Self-driving wheelchairs, and other disability stories

wheelchair user in a blur

Our spots from the week in disability, on blogs and social media.

Two wheelchair control technology advancements have made headlines this week. One, reported on by BBC Health, involves using a tongue piercing to move your wheelchair. And the other needs little intervention from the wheelchair user at all.

It applies lessons learned from work on self-driving cars to making powered wheelchairs safer and less unwieldy for people who find accurate movements a struggle.

"Robotic Adaptation to Humans Adapting to Robots, (Radhar), was an EU-funded initiative which ran from 2010 until this September. Ian Steadman writes for New Statesman that Radhar has created a semi-autonomous system for wheelchairs.

He says that a wheelchair that drives itself without any intervention wouldn't work. "A better method is to smooth out jerky journeys, estimating where it thinks its owner wants to go and making subtle alterations to the journey route that leaves the user feeling absolutely in control, without the sensation of being ferried around."

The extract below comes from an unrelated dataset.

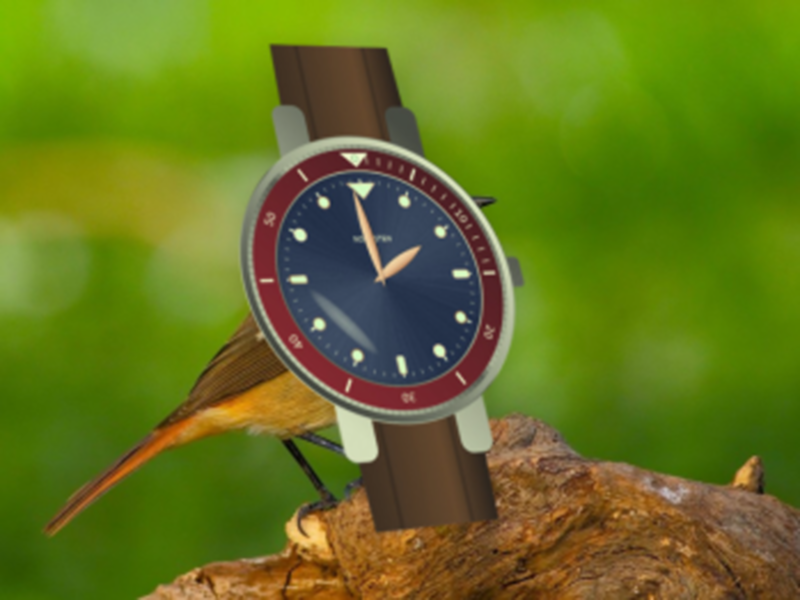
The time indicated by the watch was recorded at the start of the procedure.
1:59
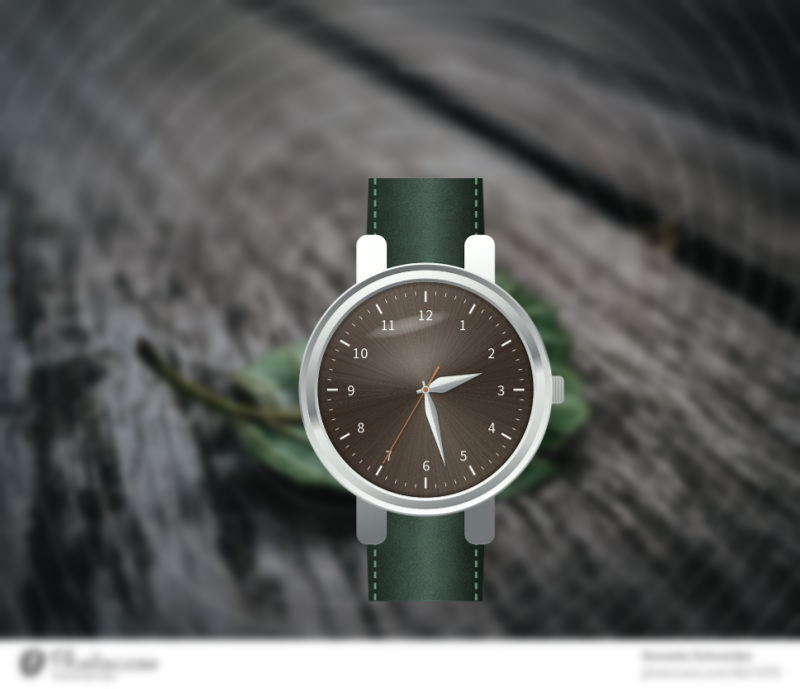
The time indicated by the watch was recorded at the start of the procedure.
2:27:35
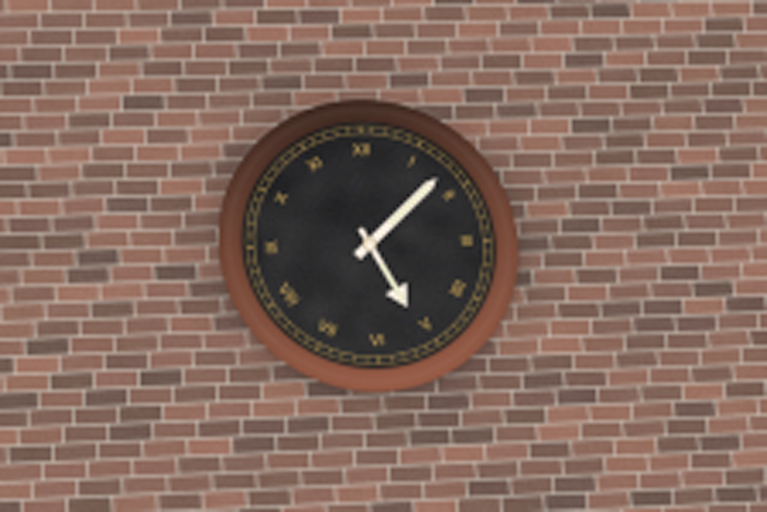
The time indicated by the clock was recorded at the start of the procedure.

Radhar's system uses two Kinect cameras and an onboard computer to do just that.

One camera scans the surroundings and makes a map. The computer uses this to spot obstacles and generate possible routes.

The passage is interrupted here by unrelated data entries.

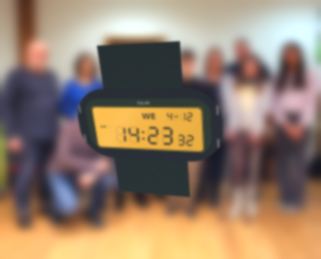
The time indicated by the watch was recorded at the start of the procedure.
14:23:32
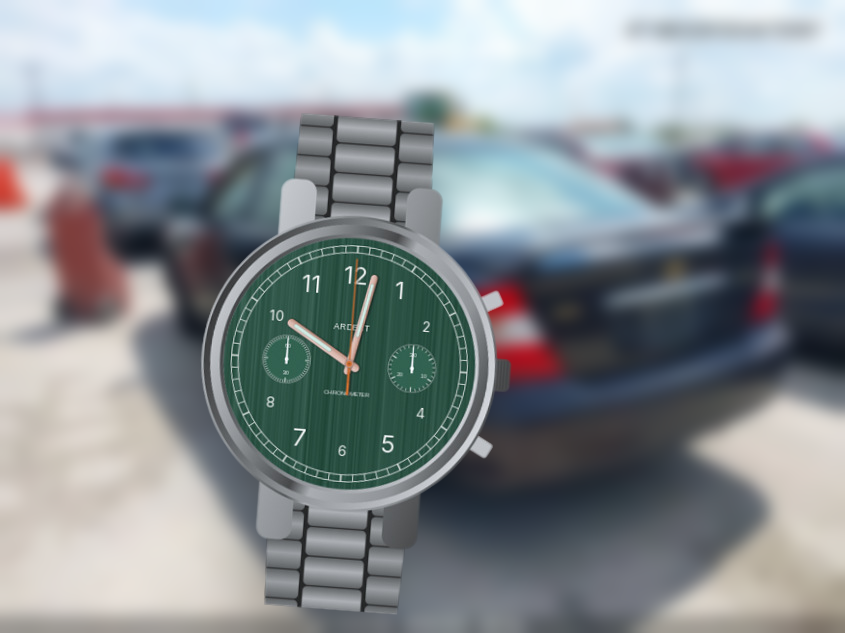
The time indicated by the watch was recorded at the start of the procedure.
10:02
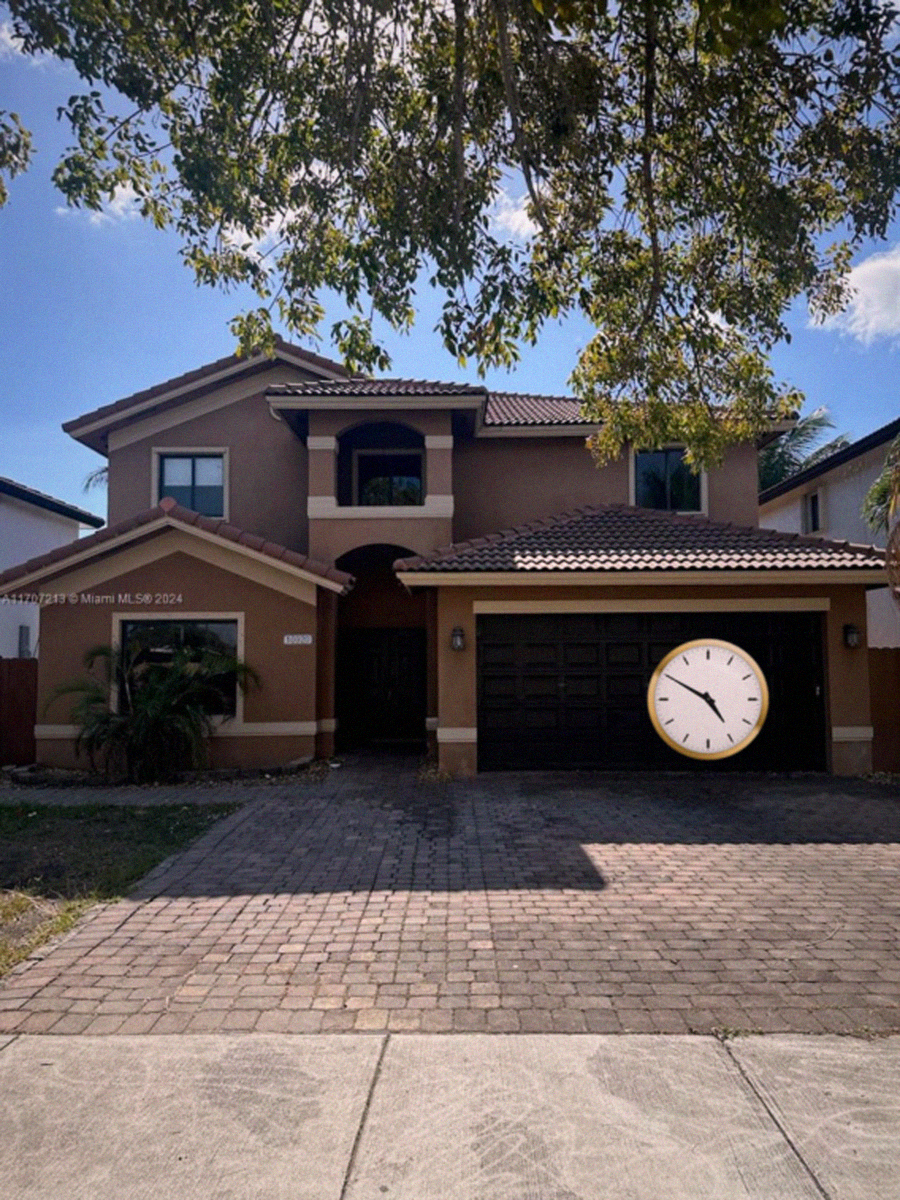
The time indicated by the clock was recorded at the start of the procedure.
4:50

The other camera scans the wheelchair user, "assuming that the destination correlates with the direction of gaze. It also recognises if someone has a part of their body sticking out to the side, and knows to warn of the danger of hitting something as a result".

Love Your Vote is a campaign by non-profit organisation Dimensions UK, to get more people with learning disabilities or autism understanding politics and using their vote.

According to a survey of 3,000 people with these impairments, only 10% voted in the last general election.

Dimensions hope to increase this figure by getting the community interested in politics and encouraging parliament to make it as easy as possible for learning-disabled citizens to have their say.

Casting a vote

During Parliament Week, 30 men and women went to Westminster to take part in the first Ask Your Question event especially for people with learning disabilities and autism. There were graphics for people who don't read and questions were submitted in advance.

An expert panel including Dame Anne Begg MP answered questions such as "Are political parties trustworthy?" and "why do we send our army to other countries?"

Dimensions hopes there'll be more of these events between now and the 2015 general election.

They are also running workshops throughout England, to teach members of the learning-disability community about politics, parliament, democracy and crucially, how to cast their vote.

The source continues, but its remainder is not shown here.